29.10.19

Calabaza


Desde la azotea sigo muy atento el proceso de autosuficiencia del granjero de más abajo. Frente a los corrales, más allá del estercolero, hay una fanega de cultivo dividida en dos franjas longitudinales. En la de la izquierda cultiva pipirigallo, y en la de la derecha calabazas. La alfalfa va cortándola y dejándola secar antes de dársela a las cabras y a media docena de ovejas, de manera que siempre hay al menos tres verdes diferentes: el claro y turgente de los nuevos brotes, el cenizoso de los ya cortados y el más oscuro de la siguiente siega. En la otra franja, en primavera reparte el estiércol con una excavadora, todo se anega de floripondios y hojas como platos, hasta que se van secando y emergen las calabazas forrajeras, blancas y como jaspeadas de azul, las más amarillas y las naranjas. 
La producción va íntegra a los cerdos y las gallinas, a un burro que rebuzna por las noches y unos pavos blancos que caminan sueltos como sandalios entre los rastrojos. Engordan por momentos, pero aún les quedan dos meses de vida. Los cerdos se alimentan con las calabazas y las calabazas se alimentan con los cerdos, y este círculo tan sencillo que nos enseñaban con diagramas en la escuela es un espectáculo de autoabastecimiento cuando lo miro desde arriba, lejos de la peste que despide el muladar.
Ahora el diagrama escolar tiene más que ver con cómo confeccionar una calabaza de película para hacer el tonto el día de Ánimas.

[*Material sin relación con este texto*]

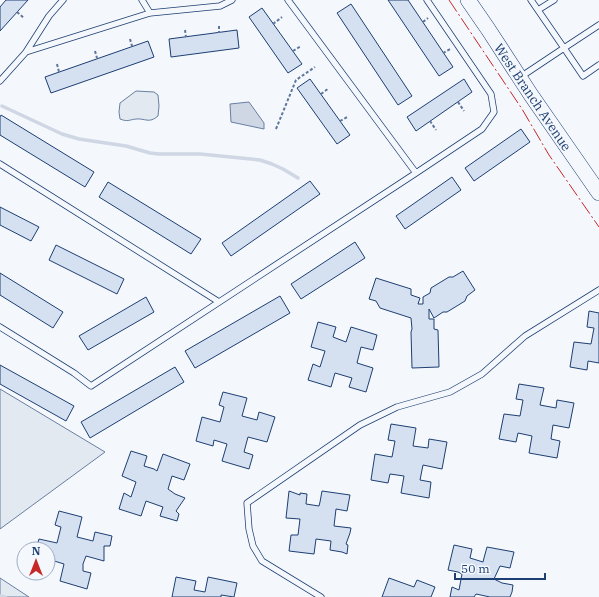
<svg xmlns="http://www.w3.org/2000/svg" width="599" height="597" font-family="'IBM Plex Serif',serif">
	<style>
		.green { fill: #e3e9f0; stroke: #687fa3 }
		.water { fill: #cfd7e4; stroke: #687fa3 }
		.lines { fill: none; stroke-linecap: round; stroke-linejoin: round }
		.stream { stroke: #cfd7e4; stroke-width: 3.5 }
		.building { fill: #d5e0f0; stroke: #1d3f73 }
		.lane-casing { stroke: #1d3f73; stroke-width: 7 }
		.secondary-casing { stroke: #1d3f73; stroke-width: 16 }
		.path { stroke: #5e769c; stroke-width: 2; stroke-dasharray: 3 2; stroke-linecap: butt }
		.lane { stroke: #f4f7fb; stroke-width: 5.5 }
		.secondary { stroke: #f4f7fb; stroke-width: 15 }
		.power { stroke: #c62828; stroke-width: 1; stroke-dasharray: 14 3 2 3; stroke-linecap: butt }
		.labels { text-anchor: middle; stroke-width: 3; stroke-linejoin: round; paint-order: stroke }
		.street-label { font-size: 13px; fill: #1d3f73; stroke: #f4f7fb }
	</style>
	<rect width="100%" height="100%" fill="#f4f7fb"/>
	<!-- green -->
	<path class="green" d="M136,91l18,1 4,3 1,11 -1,10c-9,8 -13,2 -22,3 -8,1 -8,3 -16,0l-1,-7 1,-9z
		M0,389l105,63 -105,77z
		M0,578l29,19h-29z"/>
	<!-- water -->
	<path class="water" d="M249,102l15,21v6l-33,-7 -1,-18z"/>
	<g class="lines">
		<!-- stream -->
		<path class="stream" d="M2,106l60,28 17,5 47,7 24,7 9,1h41l60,6 12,4 11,5 15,9
			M0,596l5,1"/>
	</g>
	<!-- building -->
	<path class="building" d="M6,0h22l-28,31v-24z
		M388,0h20l45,67 -14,9z
		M351,4l61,92 -14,9 -61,-92z
		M262,8l40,56 -14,9 -39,-56z
		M237,30l2,18 -68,9 -2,-18z
		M148,41l6,16 -103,36 -6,-16z
		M310,79l40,56 -13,9 -40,-56z
		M464,79l8,13 -56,39 -9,-14z
		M1,115l93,57 -9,15 -85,-52v-18z
		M521,129l9,13 -56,39 -9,-13z
		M452,177l9,13 -56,39 -9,-13z
		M310,181l10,13 -89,62 -9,-13z
		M108,182l93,57 -10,15 -92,-57z
		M0,207l39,20 -8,14 -31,-16z
		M355,242l10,16 -64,41 -10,-15z
		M56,245l68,34 -7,15 -68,-34z
		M463,271l12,19 -8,6 -2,5 -18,11h-4l-9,6 -5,-9v10h5v10l4,1 1,37 -27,1 -1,-36 1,-3 -1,-11 -31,-10 -4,-7 -7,-2 7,-21 35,11v6l9,3 -2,6h5v-7l7,-4 1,-5 18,-11h4z
		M0,273l63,39 -10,16 -53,-33z
		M280,296l10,17 -95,55 -10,-17z
		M146,297l8,15 -66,38 -9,-14z
		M589,311l10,2v50l-11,-2 -1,9 -17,-3 4,-25 17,2 3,-16 -7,-1z
		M318,322l18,5 -3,10 13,5 5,-15 26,8 -4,15 -12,-3 -4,16 16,5 -7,24 -17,-5 3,-9 -17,-5 -4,14 -23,-7 5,-16 7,3 5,-16 -14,-4z
		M0,365l74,41 -8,15 -66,-37z
		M175,367l9,15 -94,56 -9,-16z
		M519,384l25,4 -4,17 16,3 1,-8 17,3 -5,25 -16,-3 -2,14 9,2 -3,17 -28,-5 3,-17 -14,-3 -2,9 -17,-3 5,-25 16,2 3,-16 -7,-1z
		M223,392l24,6 -5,18 15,4 2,-8 16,5 -8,25 -19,-5 -4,15 9,3 -4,14 -27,-8 5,-17 -13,-4 -1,6 -17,-5 6,-24 18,5 4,-15 -5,-2z
		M391,424l25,4 -3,18 15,2 1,-9 18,3 -5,27 -19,-4 -3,15 11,2 -2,16 -28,-5 3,-17 -14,-2 -2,9 -17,-3 4,-26 17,3 3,-16 -7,-1z
		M131,451l16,5 -3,10 10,3 3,2 6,-17 27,10 -6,16 -12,-4 -4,13 7,5 10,4 -9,13 3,3 -2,7 -17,-5 3,-9 -17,-6 -5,15 -22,-7 5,-16 7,4 5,-15 -14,-6z
		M289,491l11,4v-2l7,1 -1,10 13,2 1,-4 2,-11 28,4 -3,16 -11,-2 -2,17 17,2 -1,5 -4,11 2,1 -1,9 -5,-2 -12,-2 1,-9 -15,-2 -2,15 -25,-3 2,-16h7l2,-16 -14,-1z
		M59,511l23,6 -5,20 16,4 2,-9 17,4 -2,10h-6v15l-18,-5 -3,8v7l8,2 -4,16 -27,-8 4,-17 -13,-4 -2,8 -1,-1v-18h-12l3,-10 18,4 4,-16 -6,-2z
		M454,545l18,4 -2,9 13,4 1,-4 3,-11 27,5 -4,16 -10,-2 -6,13 8,4 11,2 -1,7 -2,5h-20l-14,-3 -2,3h-24l2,-10 7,3 3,-16 -4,-2 -10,-2z
		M176,577l20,4 -2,9 11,2 3,-15 29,6 -3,14 -13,-2v2h-49z
		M389,578l25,9 3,-7 18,7 -4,10h-49z"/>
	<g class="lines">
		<defs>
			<path id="lane" d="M142,0l8,13
				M288,0l128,173
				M538,10l16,-10
				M599,25l-35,23 19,28 16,-11
				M26,52l23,-36 14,-16
				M519,78l45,-30 -33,-48
				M0,81l26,-29 124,-39 70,-7 12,-6
				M0,164l219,138
				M0,327l74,46 17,13 325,-213 66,-44 12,-17 -3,-18 -64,-94
				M321,597l-59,-36 -9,-15 -4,-17 -2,-26 113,-78 37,-18 53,-15 32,-18 43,-38 74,-46"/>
			<path id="secondary" d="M468,0l20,29 43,66 68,98"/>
		</defs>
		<!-- lane casing -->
		<use href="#lane" class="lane-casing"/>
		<!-- secondary casing -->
		<use href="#secondary" class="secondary-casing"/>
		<!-- path -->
		<path class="path" d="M17,12l7,6
			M423,22l5,-4
			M273,24l9,-7
			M219,26v7
			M185,30l1,7
			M130,39l2,7
			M95,51l2,7
			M293,51l8,-5
			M443,53l7,-4
			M57,64l2,8
			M321,94l8,-6
			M458,102l6,9
			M340,121l7,-4
			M430,121l6,9
			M276,129l20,-49 19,-13"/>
		<!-- lane -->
		<use href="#lane" class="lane"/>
		<!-- secondary -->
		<use href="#secondary" class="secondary"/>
		<!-- power -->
		<path class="power" d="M449,0l73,109 27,46 50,72"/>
	</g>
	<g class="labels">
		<!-- street labels -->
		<g class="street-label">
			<text transform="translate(533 97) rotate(56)" y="5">West Branch Avenue</text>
		</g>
	</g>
	<!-- north arrow -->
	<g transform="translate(36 561)"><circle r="19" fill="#f4f7fb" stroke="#9eadc5"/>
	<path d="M0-3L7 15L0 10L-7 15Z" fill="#c62828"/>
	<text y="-6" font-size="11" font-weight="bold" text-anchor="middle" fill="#1d3f73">N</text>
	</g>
	<!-- scale -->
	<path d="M455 573v6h90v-6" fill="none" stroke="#1d3f73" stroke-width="2"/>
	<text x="461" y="573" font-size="12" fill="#1d3f73" stroke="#f4f7fb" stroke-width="3" paint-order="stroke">50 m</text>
</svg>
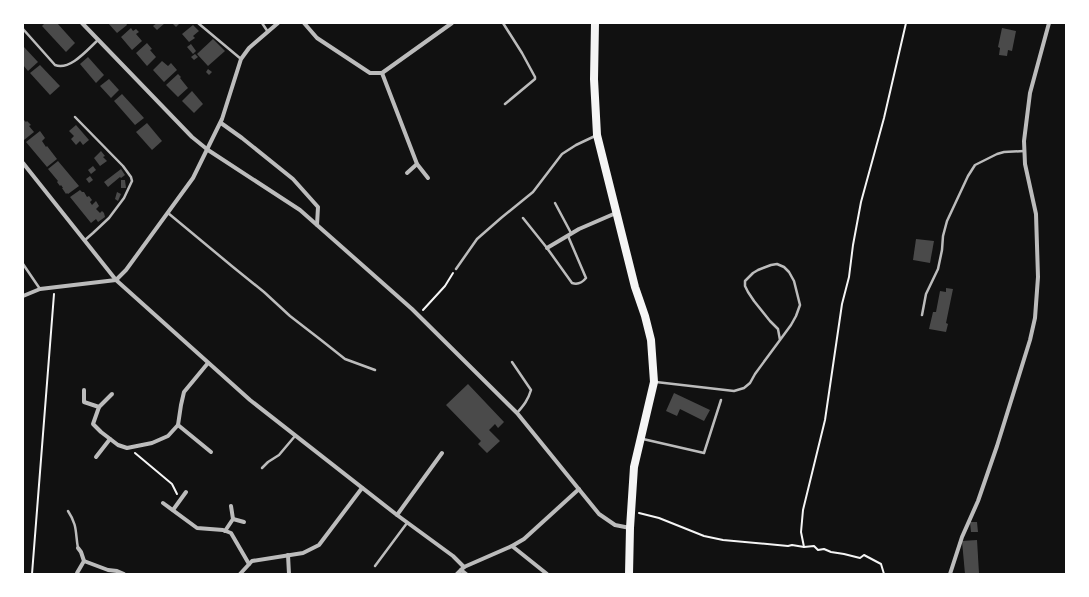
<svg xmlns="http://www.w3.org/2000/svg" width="1089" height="597" font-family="Commissioner,sans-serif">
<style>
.building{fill:#4a4a4a}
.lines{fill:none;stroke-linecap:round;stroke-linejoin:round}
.path{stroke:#f5f5f5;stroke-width:2}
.service{stroke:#bcbcbc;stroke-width:2.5}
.minor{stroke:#bcbcbc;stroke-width:4}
.primary{stroke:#f5f5f5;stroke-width:8}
</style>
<rect width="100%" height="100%" fill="#111"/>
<g class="building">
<path d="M45,23H57L75,43L66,52L42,26Z"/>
<path d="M108,23H126L127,25L117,33Z"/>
<path d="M157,23H165L157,30L153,26Z"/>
<path d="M172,23H180L176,27Z"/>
<path d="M193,25L199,31L193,36L195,38L189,42L182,34Z"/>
<path d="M131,28L133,31L136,29L139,32L136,34L142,41L132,50L121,37Z"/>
<path d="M1002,28L1016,31L1012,51L1008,50L1007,56L999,55L1000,48L998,47Z"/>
<path d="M213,39L225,51L208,66L197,54Z"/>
<path d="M147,43L152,49L150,50L156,57L147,66L136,53Z"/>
<path d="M191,44L196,51L193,54L187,47Z"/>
<path d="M23,46L38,62L28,71L23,65Z"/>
<path d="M195,54L198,57L194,60L191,57Z"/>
<path d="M88,57L104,75L96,83L80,64Z"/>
<path d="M162,61L168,66L171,63L177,70L164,82L153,70Z"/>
<path d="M40,65L60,86L50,95L30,73Z"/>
<path d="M208,69L212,72L209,75L206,72Z"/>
<path d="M178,74L181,77L180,78L188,88L178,97L166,85Z"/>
<path d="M109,79L119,90L111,98L100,86Z"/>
<path d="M192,91L203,104L194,113L182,101Z"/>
<path d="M122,94L144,118L135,125L114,101Z"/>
<path d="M23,119L26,122L27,121L31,125L29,126L34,132L24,140L23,138Z"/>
<path d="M147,123L162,141L152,150L136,132Z"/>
<path d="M76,125L89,140L83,145L80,141L76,145L71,139L74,136L69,131Z"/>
<path d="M40,131L45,138L42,141L46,147L47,146L57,159L47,167L26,142Z"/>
<path d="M101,151L105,156L103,157L107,161L100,166L94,158Z"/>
<path d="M58,161L79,186L68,194L67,193L66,194L62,188H63L61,185L60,186L57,182L58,181L48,169Z"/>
<path d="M93,166L96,170L91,174L88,170Z"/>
<path d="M121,169L125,175L121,178L120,177L108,187L104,182Z"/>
<path d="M90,176L93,180L89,183L86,179Z"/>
<path d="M121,180H125L126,188H121Z"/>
<path d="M80,190L82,192H84L87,197L89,196L92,200L90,202L92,205L96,201L99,206L96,209L100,213L102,211L104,213L105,217L98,222L96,219L91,223L70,197Z"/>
<path d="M117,192L121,194L118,201L115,199Z"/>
<path d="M916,239L934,241L930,263L913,260Z"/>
<path d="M946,288L953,289L946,323L948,324L946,332L929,329L933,312H936L940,291L946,292Z"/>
<path d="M468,384L504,422L498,428L495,424L489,430L500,441L487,453L478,444L481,441L446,405Z"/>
<path d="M674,393L710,410L704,421L680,409L677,416L666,411Z"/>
<path d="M970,522H977L978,532H971Z"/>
<path d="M977,540L979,573L965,574L962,541Z"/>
</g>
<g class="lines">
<g class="path">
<path d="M423,310L445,286L453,273"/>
<path d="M135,453L172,484L177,494"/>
<path d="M639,513L659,518L704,536L723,540L788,546L792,545L804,547L814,546L818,550L824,549L831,552L844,554L860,558L864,555L881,564L884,574"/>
<path d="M804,547L801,532L803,510L825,420L842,304L849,277L853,245L861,202L884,118L906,23"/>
<path d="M32,574L54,294"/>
</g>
<g class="service">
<path d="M198,23L241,59"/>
<path d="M262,23L268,32"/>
<path d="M503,23L522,53L535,77V79L505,104"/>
<path d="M23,29L55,65C70,71 88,49 98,40"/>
<path d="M75,117L123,166L131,177L132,181L124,198L109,218L93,233L85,240"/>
<path d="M555,203L571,233"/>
<path d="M168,213L233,267L264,292L290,316L321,340L345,359L375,370"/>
<path d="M523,218L547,248L572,283C578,285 582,283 586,278L568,236"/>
<path d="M23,264L40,289"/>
<path d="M456,269L477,239L501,218L533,192L562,154L576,145L595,136"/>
<path d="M922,315L926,294L938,269L942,250L943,236L947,221L968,176L975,165L997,154L1004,152L1024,151"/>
<path d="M512,362L531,390C528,400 524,405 517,413"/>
<path d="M656,382L734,391L744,388L750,383L755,374L780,340L791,325L796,316L800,305L794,281L789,272L784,267L777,264L771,265L758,270L753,273L745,281V286L748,292L754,301L770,321L778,329L780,340"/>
<path d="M643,439L704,453L721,400"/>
<path d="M262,468L268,462L279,455L295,436"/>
<path d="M68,511C78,526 75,533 78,548"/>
<path d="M375,566L407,523"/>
</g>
<g class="minor">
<path d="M82,23L192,137L208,150L300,210L412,309L517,413L599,514L615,525L630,528"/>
<path d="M304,23L317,38L370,73H382L452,23"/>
<path d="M382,73L417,164L428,178"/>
<path d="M221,123L242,138L293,179L318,207L317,225"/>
<path d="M23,163L116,280L250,400L397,515L453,556L464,567"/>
<path d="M407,173L417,164"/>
<path d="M547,248L579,229L616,213"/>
<path d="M116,280L126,270L193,178L222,119L241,59L249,48L278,23"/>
<path d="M23,296L40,289L116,280"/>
<path d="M84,390V402L99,407L93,424L101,432L118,445L127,448L152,443L168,436L178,425L181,405L184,392L208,363"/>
<path d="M99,407L112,394"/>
<path d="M178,425L211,452"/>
<path d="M96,457L110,439"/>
<path d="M163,503L197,528L223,530L231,533L249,564"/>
<path d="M173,510L186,492"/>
<path d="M397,515L442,453"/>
<path d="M233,519L244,522"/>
<path d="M225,531L233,519L231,506"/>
<path d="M512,546L547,574"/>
<path d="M78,548L81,552L84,561L108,570L117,571L124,574"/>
<path d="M288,555L289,574"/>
<path d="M461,570L466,574"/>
<path d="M77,573L84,561"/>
<path d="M240,574L252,561L303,553L319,545L362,488"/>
<path d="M457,574L464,567L512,546L524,539L579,489"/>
<path d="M950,574L962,537L978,501L997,446L1030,340L1035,318L1038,277L1036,214L1025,164L1024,141L1030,93L1049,23"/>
</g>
<path class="primary" d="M595,23L594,79L597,135L635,287L645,316L651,340L654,382L634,467L630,528L629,574"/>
</g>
<rect width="1089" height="597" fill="none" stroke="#ffffff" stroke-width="48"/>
</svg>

Se diría que la pobre calabaza ha subido de rango: ya no es símbolo de decepción, de poca cosa, de suspenso, de fracaso, sino que ha sobrevivido por su aspecto, y eso que su sabor, asada, es insuperable. Como con todo, basamos el reencuentro en la sofisticación. La calabaza ya no es el trozo de carne anaranjada que mi madre ponía encima de la caldera, como los boniatos, a que se fuese asando, sino un plato vintage que nos hace parecer expertos sin prejuicios en los placeres de la vida natural. La estética lo salva todo. Aún deben de andar por ahí un puñado semillas de distintas calabazas, de peregrino, de cacahuete, unas con lágrimas de cirio, o con aire de amuleto, qué se yo. El dueño de la finca, por si acaso, ya las ha recogido todas, no sea que entre estetas y veganos se quede sin comer el burro.